What would I like to see happen to some of these people? Well I’ve made those statements clear already. What would actually be best for society? Obviously something less severe and more moderate. I still stand by my personal belief that Rapists, Child Molesters and their ilk are the worst of society and serve no real purpose on earth other then to make it worse. But I’ll leave it at that. As far as defence lawyers, and such, you are right…. They do serve a purpose. Ying/Yang if you will… to have peace there must be conflict, to have love there must be hate, and to have good, there must be evil… And in this Country, under the Rights we have, to have a Prosecution, one must have a Defence. And Presumed Innocence.

So I Apologize for allowing my personal feelings dictate my post, I will attempt to refrain from posting such things in the future and simply echo Medtech’s point that those sickos will get what is coming to them eventually… 

As much as I want to carry on this debate, I don’t think I’m in the right mindset for it right now, and am in far too dark a place at the moment to carry on objectively, and corollary to that, it is also somewhat out of my Arcs, and all my comments are going to be opinion based.


      Regards,
              Tommy

Ps.
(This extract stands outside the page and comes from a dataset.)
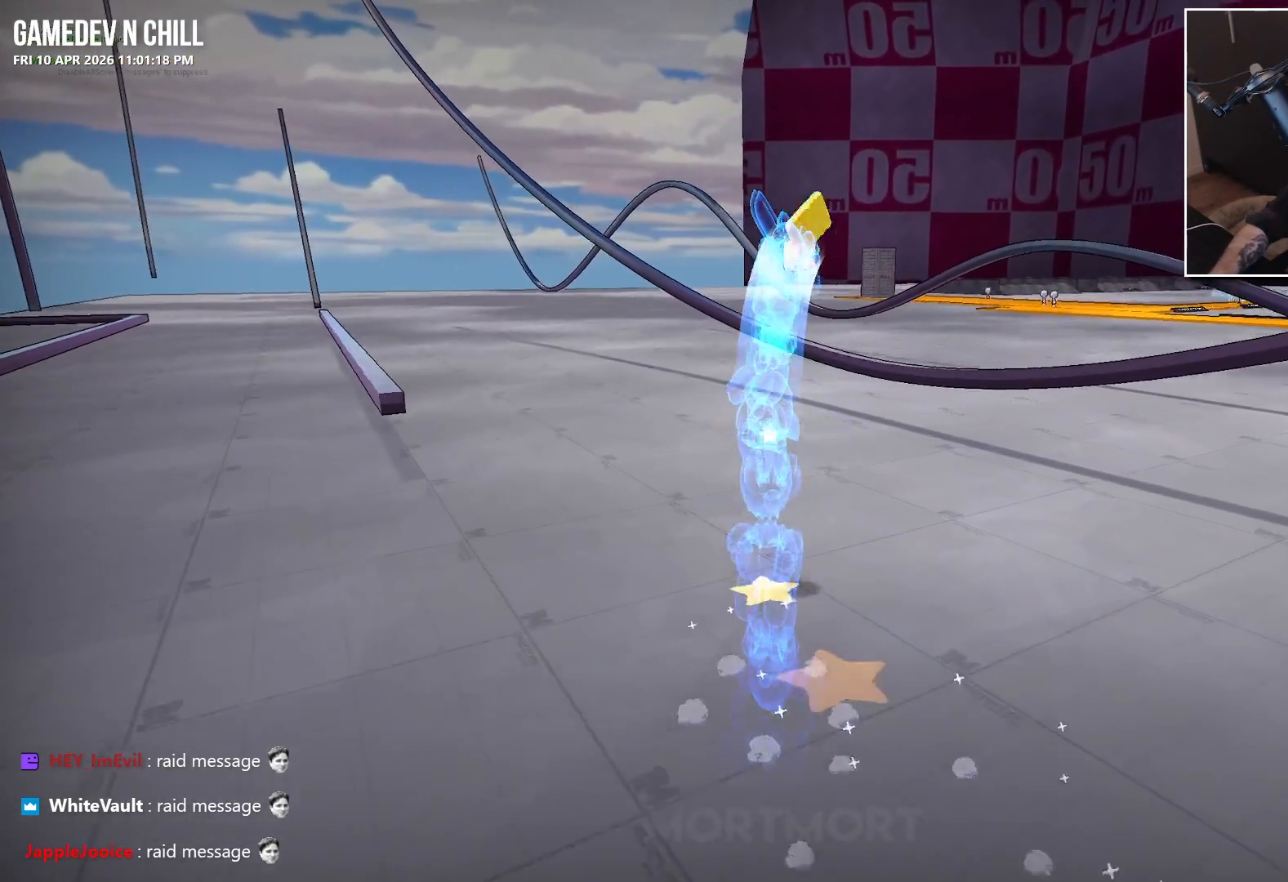
{"buttons": [], "left_stick": "center", "right_stick": "center", "events": [[84, "left_stick", "center"]]}
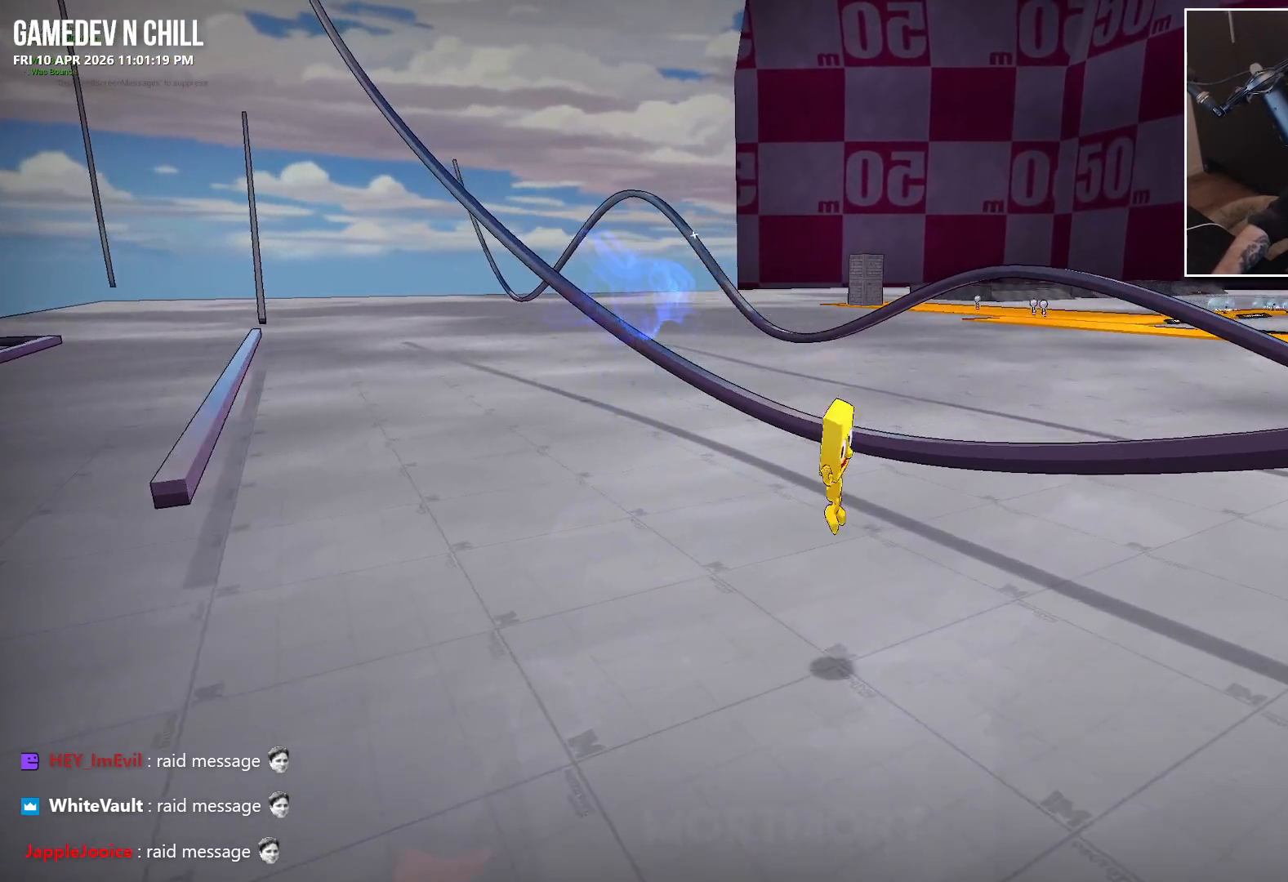
{"buttons": [], "left_stick": "left", "right_stick": "center", "events": [[384, "left_stick", "left"]]}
I don’t think I’m a troll… just wasn’t thinking before posting…. And for what it is worth Armyvern, there ARE people in our legal/justice system with much worse school of thought then I. (I’m really not that bad… like I said, I just forgot to engage the thought to speech process… and out came the really dark thoughts... However, I am sure you have your opinion of me, and Im not going to try and change that since, really I cant...) 

Final thought… if Hypothetically I were a member of the legal system, (in my case the Law Enforcement side since I do hope to end up there one day) Regardless of personal feelings, I would still do my job professionally, as I do within the military. Because as much as someone might be a slimeball, if I am in that position, it is my duty to be impartial on a professional level… and do the job required. But on my own time I can still think how I wish. (I will just find more intelligent ways to post my feelings should I choose to do so in the future.)

Cheers.


----------



## armyvern (19 Dec 2007)

Rest assured that your feelings are not far off from those of myself.

It's your insulting of others with the "scumbag" label or "not worth the money they make" if their feelings should happen to contradict yours that I have issues with.

Your opinions are valid -- that doesn't make others' opinions worthless, or them scum, as you indicted.


----------



## Thompson_JM (19 Dec 2007)

ArmyVern said:
			
		

> Rest assured that your feelings are not far off from those of myself.
> 
> It's your insulting of others with the "scumbag" label or "not worth the money they make" if their feelings should happen to contradict yours that I have issues with.
> 
> Your opinions are valid -- that doesn't make others' opinions worthless, or them scum, as you indicted.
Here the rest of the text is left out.